— Тысячу извинений, доктор, что нарушил ваше уединение, — мужчина почтительно снял шляпу. — Рад, весьма рад видеть вас, э-э… надеюсь, в полном здравии?
— Доброе утро, — поклонился и Петр Федорович. Обратил внимание: незнакомец говорит бодрые слова и радостным тоном, между тем круглое его лицо хранит выражение горестное. Болен?
— Простите еще раз, доктор, но мне нужно с вами поговорить. Очень нужно, поверьте. Иначе не решился бы беспокоить.
— Ничего, прошу вас. Может быть, домой ко мне? Или позже, в поликлинике?
— Я не задержу вас долго.
— Что ж, к вашим услугам. Вы у меня не лечились?

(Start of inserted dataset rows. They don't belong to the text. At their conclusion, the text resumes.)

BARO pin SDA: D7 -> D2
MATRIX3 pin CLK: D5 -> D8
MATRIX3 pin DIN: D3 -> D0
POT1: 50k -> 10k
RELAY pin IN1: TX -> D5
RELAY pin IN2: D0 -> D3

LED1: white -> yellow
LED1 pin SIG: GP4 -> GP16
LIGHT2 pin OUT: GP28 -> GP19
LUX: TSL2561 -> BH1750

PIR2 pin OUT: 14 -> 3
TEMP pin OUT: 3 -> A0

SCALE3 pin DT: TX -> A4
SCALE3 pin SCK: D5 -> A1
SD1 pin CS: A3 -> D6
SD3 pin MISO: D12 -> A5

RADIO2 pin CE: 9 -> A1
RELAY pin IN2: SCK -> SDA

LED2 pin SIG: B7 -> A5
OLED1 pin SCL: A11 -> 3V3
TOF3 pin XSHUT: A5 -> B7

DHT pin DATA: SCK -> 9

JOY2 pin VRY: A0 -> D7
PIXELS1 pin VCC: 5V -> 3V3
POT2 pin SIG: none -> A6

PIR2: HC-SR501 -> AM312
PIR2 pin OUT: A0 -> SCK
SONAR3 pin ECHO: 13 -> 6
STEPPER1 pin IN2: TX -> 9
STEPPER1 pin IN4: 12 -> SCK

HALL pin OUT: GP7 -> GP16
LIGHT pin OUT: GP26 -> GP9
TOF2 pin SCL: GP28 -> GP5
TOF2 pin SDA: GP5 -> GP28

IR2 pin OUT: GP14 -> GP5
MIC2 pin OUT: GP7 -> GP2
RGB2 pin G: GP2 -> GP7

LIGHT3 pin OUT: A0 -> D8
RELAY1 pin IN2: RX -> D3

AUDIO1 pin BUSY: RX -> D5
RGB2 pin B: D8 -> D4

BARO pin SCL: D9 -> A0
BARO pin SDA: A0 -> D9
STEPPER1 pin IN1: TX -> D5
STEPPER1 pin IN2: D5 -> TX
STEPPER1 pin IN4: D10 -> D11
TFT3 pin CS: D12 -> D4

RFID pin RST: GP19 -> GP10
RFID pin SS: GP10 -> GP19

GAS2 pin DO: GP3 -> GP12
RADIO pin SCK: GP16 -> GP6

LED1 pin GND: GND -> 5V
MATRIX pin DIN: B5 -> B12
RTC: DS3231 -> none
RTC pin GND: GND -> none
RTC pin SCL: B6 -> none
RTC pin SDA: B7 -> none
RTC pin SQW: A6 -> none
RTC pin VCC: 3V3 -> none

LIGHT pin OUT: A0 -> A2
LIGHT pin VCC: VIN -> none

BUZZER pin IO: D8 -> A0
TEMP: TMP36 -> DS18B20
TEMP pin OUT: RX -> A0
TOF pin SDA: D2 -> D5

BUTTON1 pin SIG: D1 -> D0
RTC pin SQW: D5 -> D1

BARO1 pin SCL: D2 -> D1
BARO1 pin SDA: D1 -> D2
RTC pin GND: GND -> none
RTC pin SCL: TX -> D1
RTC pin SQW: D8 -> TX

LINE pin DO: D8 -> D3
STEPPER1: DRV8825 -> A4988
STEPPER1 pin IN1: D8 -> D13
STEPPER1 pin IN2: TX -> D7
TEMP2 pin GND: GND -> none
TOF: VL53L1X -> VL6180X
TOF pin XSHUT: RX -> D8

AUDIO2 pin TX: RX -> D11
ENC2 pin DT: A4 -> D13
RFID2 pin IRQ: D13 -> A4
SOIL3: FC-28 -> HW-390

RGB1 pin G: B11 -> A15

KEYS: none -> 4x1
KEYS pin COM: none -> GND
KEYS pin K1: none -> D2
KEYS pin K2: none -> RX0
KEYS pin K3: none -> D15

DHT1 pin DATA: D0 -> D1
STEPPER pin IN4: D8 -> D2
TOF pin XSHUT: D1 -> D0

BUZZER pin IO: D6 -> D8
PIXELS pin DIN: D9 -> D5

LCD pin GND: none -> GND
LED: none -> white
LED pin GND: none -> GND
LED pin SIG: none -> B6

— Нет. Я здоров. То есть здоров физически. Боль другого рода… Давайте сядем, в ногах правды нет… ах, извините, я не о ваших ногах, пословица такая. Дальше, прошу вас, там есть беседка.
Он уверенно вел в акации, слегка поддерживая под локоть. Беседка низенькая, детская, со всех сторон зеленью укрыта.
— Садитесь, доктор.
— Благодарю. Но право же…
— Сейчас, сейчас. — Незнакомец покашлял в ладонь. — Доктор, моя травма, моя рана… похожа на вашу. Выслушайте, прошу, и вы поймете, вы окажете нам снисхождение, доброе ваше сердце известно всему городу…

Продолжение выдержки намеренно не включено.